🤖 AI Summary
In virtual laboratory instruction, educators face challenges in efficiently generating assessment questions aligned with learning objectives, experimental content, and cognitive complexity. This paper proposes a four-component alignment framework—comprising learning objective interpretation, experimental content analysis, question taxonomy, and fine-grained prompt control—to systematically align instructor intent, simulation context, and Bloom’s taxonomy levels. Leveraging knowledge-unit analysis, relational modeling, and TELeR-based prompt engineering, the method integrates large language models (LLMs) to enable natural-language-driven, structured question generation. Evaluated across 19 open-source LLMs, it produced over 1,100 questions with an average parseability rate of 80%, format compliance exceeding 90%, and a 0.8-point improvement in Likert-scale expert ratings versus baselines.

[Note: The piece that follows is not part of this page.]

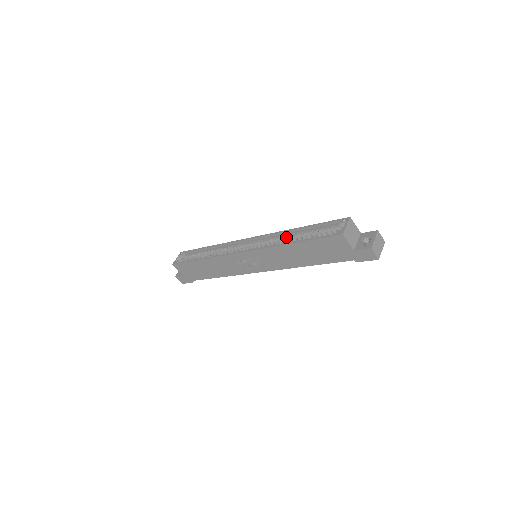
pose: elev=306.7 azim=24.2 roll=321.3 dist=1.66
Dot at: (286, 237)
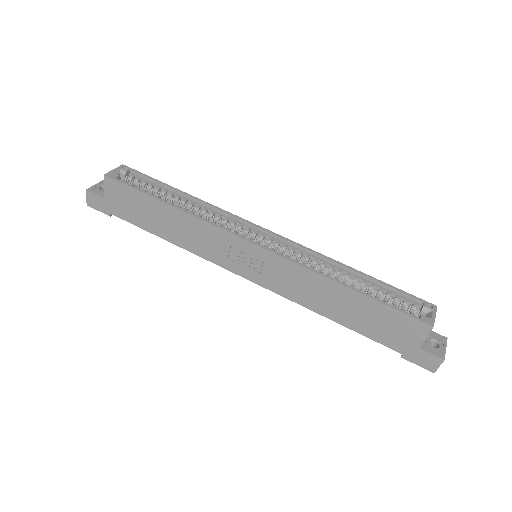
Dot at: (331, 269)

The approach balances pedagogical appropriateness, customization, and scalability, establishing a novel paradigm for intelligent educational assessment.
📝 Abstract
Virtual Labs offer valuable opportunities for hands-on, inquiry-based science learning, yet teachers often struggle to adapt them to fit their instructional goals. Third-party materials may not align with classroom needs, and developing custom resources can be time-consuming and difficult to scale. Recent advances in Large Language Models (LLMs) offer a promising avenue for addressing these limitations. In this paper, we introduce a novel alignment framework for instructional goal-aligned question generation, enabling teachers to leverage LLMs to produce simulation-aligned, pedagogically meaningful questions through natural language interaction. The framework integrates four components: instructional goal understanding via teacher-LLM dialogue, lab understanding via knowledge unit and relationship analysis, a question taxonomy for structuring cognitive and pedagogical intent, and the TELeR taxonomy for controlling prompt detail. Early design choices were informed by a small teacher-assisted case study, while our final evaluation analyzed over 1,100 questions from 19 open-source LLMs. With goal and lab understanding grounding questions in teacher intent and simulation context, the question taxonomy elevates cognitive demand (open-ended formats and relational types raise quality by 0.29-0.39 points), and optimized TELeR prompts enhance format adherence (80% parsability, >90% adherence). Larger models yield the strongest gains: parsability +37.1%, adherence +25.7%, and average quality +0.8 Likert points.